Sep 25, 2017

Nuclear Energy in Spain

Nuclear sites:

Currently, Spain has several nuclear sites that cover the complete fuel cycle: seven nuclear reactors: Almaraz I and II (Cáceres), Ascó I and II (Tarragona), Cofrentes (Valencia), Trillo (Guadalajara) and Vandellós II (Tarragona); a nuclear fuel factory in Juzbado (Salamanca) and a Low and Medium Activity Radioactive Waste Disposal at El Cabril (Córdoba).

Spain has plans for a Centralised Storage Facility for high-activity spent nuclear fuel, in Villar de Cañas (Cuenca). This facility will store all the country’s spent nuclear fuel in one single place and is expected to enter operation in 2018. Until this is in operation, spentfuel is being perfectly surveyed, controlled and stored at the nuclear power plants. The management of radioactive waste generated in Spain, as well as the dismantling of nuclear sites, is the responsibility of Enresa, the National Nuclear Waste Company.

Reactors in operation:

In 2016 nuclear energy was production leader in the Spanish electric system, producing 21.39% of its total net electricity with the seven nuclear reactors currently in operation.

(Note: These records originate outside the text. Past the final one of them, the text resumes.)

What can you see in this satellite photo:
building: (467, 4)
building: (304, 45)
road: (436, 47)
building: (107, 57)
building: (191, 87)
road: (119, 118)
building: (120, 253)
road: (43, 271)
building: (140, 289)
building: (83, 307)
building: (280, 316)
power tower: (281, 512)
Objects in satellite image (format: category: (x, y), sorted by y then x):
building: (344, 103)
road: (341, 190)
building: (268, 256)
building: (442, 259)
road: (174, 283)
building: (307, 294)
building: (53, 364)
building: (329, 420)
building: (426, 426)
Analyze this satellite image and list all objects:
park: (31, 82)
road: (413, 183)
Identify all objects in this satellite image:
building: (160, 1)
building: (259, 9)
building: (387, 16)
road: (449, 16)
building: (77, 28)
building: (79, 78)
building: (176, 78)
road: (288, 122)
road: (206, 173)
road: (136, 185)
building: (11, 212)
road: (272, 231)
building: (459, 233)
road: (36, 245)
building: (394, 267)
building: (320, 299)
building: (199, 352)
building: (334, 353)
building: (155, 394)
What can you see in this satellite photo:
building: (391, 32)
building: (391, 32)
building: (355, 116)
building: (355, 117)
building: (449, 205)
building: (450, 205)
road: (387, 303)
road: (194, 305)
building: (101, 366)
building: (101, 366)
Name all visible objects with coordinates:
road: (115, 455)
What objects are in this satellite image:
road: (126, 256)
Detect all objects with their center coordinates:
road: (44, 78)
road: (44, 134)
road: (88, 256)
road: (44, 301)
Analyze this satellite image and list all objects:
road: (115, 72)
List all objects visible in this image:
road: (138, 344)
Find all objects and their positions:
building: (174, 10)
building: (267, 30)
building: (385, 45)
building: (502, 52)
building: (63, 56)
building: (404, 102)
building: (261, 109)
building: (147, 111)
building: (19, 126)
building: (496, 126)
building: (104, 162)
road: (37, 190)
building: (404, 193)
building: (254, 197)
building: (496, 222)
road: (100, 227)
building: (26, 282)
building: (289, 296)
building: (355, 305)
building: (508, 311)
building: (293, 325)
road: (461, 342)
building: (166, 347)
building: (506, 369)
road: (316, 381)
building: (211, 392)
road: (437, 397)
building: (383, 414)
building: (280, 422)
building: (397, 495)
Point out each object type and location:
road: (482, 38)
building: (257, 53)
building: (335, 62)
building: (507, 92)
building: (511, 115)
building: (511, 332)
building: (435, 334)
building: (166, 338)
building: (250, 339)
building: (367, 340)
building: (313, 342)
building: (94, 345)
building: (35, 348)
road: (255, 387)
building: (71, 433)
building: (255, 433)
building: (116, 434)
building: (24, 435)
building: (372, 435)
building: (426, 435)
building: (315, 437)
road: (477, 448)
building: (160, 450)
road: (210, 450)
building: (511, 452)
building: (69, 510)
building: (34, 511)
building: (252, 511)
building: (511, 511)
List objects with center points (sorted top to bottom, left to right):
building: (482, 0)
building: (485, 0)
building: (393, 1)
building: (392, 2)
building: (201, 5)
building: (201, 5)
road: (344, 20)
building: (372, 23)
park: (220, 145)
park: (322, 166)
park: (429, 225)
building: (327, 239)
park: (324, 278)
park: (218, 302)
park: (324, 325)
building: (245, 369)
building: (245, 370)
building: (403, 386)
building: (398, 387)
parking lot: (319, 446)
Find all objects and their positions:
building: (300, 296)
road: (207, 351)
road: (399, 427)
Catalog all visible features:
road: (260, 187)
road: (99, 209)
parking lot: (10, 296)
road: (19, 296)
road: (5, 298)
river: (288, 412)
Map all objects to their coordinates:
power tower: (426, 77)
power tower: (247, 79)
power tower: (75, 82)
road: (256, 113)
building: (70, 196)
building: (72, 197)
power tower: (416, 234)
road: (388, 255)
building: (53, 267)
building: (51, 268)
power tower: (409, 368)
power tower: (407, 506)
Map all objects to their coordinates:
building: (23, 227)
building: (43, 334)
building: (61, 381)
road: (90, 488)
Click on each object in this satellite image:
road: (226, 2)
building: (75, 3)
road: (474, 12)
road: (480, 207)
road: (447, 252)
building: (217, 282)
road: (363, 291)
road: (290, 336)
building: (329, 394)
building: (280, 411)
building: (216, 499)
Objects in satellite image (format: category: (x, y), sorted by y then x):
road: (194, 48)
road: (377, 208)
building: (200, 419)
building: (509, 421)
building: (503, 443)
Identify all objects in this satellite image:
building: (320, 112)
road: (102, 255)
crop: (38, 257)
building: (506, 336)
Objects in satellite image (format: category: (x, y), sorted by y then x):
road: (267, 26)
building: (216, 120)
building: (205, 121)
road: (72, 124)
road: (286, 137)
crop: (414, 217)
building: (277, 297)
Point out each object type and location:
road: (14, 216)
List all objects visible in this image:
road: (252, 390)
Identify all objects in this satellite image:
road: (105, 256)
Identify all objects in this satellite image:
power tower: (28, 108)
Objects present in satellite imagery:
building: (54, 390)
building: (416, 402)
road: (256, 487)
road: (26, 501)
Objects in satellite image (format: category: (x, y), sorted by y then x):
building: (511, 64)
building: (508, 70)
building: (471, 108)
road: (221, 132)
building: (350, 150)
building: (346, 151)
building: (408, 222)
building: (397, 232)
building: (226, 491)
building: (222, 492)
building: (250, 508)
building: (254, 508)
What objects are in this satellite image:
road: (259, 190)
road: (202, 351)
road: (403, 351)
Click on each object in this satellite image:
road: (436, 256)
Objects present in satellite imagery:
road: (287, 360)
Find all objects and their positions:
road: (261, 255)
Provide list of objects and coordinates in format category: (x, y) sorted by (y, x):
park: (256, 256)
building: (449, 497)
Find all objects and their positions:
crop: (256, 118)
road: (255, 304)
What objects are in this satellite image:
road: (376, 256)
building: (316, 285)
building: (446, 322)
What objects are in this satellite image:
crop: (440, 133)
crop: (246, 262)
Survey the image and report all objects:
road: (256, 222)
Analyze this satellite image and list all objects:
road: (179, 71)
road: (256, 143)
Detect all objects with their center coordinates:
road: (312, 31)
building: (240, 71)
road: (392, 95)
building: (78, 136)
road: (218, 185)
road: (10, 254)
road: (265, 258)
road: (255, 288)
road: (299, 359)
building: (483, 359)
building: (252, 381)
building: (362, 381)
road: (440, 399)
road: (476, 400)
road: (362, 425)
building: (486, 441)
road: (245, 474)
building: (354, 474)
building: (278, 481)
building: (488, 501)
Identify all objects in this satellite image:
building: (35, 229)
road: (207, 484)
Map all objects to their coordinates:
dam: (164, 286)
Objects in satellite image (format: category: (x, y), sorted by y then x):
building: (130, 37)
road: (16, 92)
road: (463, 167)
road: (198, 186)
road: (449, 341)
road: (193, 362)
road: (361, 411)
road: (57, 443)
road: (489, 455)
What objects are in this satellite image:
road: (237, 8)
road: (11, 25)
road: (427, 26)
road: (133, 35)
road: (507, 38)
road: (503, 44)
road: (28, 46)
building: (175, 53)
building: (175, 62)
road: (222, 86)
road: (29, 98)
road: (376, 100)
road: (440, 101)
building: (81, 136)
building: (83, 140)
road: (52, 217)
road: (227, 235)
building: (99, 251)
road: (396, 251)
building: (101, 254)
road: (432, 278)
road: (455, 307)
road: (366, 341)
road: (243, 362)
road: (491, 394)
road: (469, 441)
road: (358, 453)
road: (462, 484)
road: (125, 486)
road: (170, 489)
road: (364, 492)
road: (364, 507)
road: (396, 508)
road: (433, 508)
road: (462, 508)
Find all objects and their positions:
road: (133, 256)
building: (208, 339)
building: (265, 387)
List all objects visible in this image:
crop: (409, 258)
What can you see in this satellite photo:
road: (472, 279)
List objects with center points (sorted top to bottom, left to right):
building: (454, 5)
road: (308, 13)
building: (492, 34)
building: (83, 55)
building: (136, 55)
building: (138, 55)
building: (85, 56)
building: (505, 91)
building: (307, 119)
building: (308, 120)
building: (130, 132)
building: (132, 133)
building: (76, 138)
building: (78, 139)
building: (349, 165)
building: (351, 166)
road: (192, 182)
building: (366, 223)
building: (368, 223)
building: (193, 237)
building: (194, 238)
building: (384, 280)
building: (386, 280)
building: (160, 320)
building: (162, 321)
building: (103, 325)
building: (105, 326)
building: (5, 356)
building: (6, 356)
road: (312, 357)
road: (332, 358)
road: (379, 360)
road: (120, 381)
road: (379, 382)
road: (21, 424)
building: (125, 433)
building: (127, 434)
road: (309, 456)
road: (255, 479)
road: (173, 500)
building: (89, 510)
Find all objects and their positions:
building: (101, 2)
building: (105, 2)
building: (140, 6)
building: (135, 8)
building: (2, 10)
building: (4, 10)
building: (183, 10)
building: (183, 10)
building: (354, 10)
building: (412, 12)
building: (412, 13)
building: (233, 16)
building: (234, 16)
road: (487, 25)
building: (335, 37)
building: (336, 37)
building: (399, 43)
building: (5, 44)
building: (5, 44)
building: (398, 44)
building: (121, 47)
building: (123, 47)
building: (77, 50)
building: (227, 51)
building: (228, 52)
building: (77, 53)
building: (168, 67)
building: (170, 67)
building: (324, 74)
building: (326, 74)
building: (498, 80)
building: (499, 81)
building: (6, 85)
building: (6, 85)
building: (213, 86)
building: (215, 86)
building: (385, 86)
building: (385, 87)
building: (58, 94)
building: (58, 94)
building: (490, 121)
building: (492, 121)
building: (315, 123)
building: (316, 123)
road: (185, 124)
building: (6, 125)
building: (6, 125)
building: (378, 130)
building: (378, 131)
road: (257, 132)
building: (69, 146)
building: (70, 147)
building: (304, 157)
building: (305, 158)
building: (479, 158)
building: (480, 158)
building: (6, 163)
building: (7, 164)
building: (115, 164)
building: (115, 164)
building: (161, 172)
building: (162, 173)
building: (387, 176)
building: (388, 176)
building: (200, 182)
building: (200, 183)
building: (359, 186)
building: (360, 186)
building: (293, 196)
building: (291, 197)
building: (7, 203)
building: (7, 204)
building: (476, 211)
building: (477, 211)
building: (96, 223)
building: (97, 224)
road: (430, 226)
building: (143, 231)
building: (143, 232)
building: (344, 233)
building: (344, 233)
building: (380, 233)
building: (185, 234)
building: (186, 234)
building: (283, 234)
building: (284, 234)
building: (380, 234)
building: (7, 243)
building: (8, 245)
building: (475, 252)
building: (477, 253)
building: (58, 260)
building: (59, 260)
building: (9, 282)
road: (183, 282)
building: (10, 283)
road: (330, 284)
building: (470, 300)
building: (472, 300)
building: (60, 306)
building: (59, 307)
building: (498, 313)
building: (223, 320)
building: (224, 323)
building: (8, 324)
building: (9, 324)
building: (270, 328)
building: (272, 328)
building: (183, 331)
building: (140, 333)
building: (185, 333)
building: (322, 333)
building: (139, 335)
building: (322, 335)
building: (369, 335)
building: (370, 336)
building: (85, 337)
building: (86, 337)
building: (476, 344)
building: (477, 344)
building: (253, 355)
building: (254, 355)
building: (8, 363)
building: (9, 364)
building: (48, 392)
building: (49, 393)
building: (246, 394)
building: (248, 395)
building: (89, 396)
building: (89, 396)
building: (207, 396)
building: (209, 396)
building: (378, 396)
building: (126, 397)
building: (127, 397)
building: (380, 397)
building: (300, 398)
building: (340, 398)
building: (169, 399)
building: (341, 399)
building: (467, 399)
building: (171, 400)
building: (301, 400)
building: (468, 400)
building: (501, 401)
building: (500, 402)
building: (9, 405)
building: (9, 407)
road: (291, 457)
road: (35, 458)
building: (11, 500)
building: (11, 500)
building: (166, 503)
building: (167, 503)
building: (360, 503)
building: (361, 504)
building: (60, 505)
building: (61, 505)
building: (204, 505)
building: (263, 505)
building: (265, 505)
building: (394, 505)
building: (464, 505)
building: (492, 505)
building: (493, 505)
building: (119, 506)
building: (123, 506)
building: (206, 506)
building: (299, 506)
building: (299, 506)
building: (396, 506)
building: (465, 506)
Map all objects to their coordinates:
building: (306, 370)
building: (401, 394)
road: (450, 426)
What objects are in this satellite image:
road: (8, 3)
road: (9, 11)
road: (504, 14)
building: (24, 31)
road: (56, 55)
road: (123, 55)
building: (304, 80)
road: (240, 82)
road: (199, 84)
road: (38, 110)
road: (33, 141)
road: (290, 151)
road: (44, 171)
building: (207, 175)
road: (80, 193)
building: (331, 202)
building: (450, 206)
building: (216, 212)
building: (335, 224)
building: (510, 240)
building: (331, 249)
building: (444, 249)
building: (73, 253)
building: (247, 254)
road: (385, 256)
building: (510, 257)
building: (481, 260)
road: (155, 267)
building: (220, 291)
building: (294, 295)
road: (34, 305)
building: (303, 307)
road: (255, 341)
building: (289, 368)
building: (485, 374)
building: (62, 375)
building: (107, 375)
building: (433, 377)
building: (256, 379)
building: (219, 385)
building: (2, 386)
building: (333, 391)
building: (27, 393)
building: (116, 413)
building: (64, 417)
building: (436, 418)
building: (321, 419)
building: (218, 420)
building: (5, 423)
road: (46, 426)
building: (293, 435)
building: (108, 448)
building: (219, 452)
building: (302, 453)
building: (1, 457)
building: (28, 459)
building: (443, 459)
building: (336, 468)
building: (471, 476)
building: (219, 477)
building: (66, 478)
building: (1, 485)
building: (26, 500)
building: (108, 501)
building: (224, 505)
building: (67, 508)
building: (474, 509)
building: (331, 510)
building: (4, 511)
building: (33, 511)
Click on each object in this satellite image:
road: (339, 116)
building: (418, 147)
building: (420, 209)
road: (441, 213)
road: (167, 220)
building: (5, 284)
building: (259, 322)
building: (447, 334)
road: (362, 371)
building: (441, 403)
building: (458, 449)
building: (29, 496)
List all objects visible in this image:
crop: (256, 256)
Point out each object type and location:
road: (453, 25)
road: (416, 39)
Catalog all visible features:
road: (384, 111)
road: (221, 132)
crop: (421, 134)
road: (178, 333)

In 2016, nuclear electric production amounted to 35.18% of the non-emissions electricity produced in Spain. With an installed power in 2016 of 2,865.7 MW, 7.45% of the total, Spain's seven operative nuclear reactors are essential to the stability of the electric system, as they are always available (24 hours, 365 days a year). In the last decade, nuclear energy has provided a constant, non-intermittent and emissions-free supply of one fifth of the electricity we consume.

Nuclear power plants Spain

(*) Permanent shutdown since August 2017
(**) Nuclenor: Endesa 50% and Iberdrola 50%

Santa María de Garoña, permanent shutdown:

The Spanish Minister of Energy, Tourism and Digital Agenda, Álvaro Nadal, announced 1st August 2017 the decision to deny the renewal of exploitation of the Santa María de Garoña Power Plant, in spite of the favourable judgment from the Nuclear Security Council. This decision does not affect the operation of the rest of the nuclear power plants in Spain. The Santa María de Garoña nuclear power plant was shut down on December 16th 2012, and since July 6th 2013 was undergoing administrative cessation of activity for reasons other than nuclear safety and radiological protection.

Nuclenor, the plant operator, is currently working on pre-dismantling, while Enresa, the National Radioactive Waste Company, prepares the necessary documentation for the application for authorization to dismantle and transfer ownership.

Nuclear power plants in dismantling phase:

In Spain, there are two nuclear power plants in dismantling phase:

The Vandellós I (Tarragona) nuclear power plant was shut down in 1989, and is in latency period since 2004 (this is a 25-year waiting period until complete dismantling).

The José Cabrera nuclear power plant (Guadalajara), also known as Zorita, was shut down on April 30th 2006 and is currently being dismantled. The Vandellós I plant was shut down in 1989 and is in dormancy since 2004 (a 25-year waiting period until total dismantling is completed).

Other sites

In addition to its nuclear power plants in operation and in the dismantling stage, Spain has other nuclear sites such as the fuel elements factory property of the company Enusa Industrias Avanzadas and located in Juzbado, in the province of Salamanca.

Moreover, the very low, low and medium level waste produced in Spain is stored, controlled and monitored at the El Cabril Storage Facility, in the province of Córdoba. The national radioactive waste company (Enresa) is in charge of managing this site. As to high level waste, it is temporarily stored at the nuclear power plants, specifically in specially-designed pools. If their storage capacity becomes saturated, then the spent fuel is stored in a dry temporary storage facility – also known as ATI. In any case, Spain should build a Temporary Centralized Storage Facility (ATC in Spanish) in Villar de Cañas, Cuenca. This industrial facility is designed to store the spent fuel and radioactive waste produced in Spain in one single place.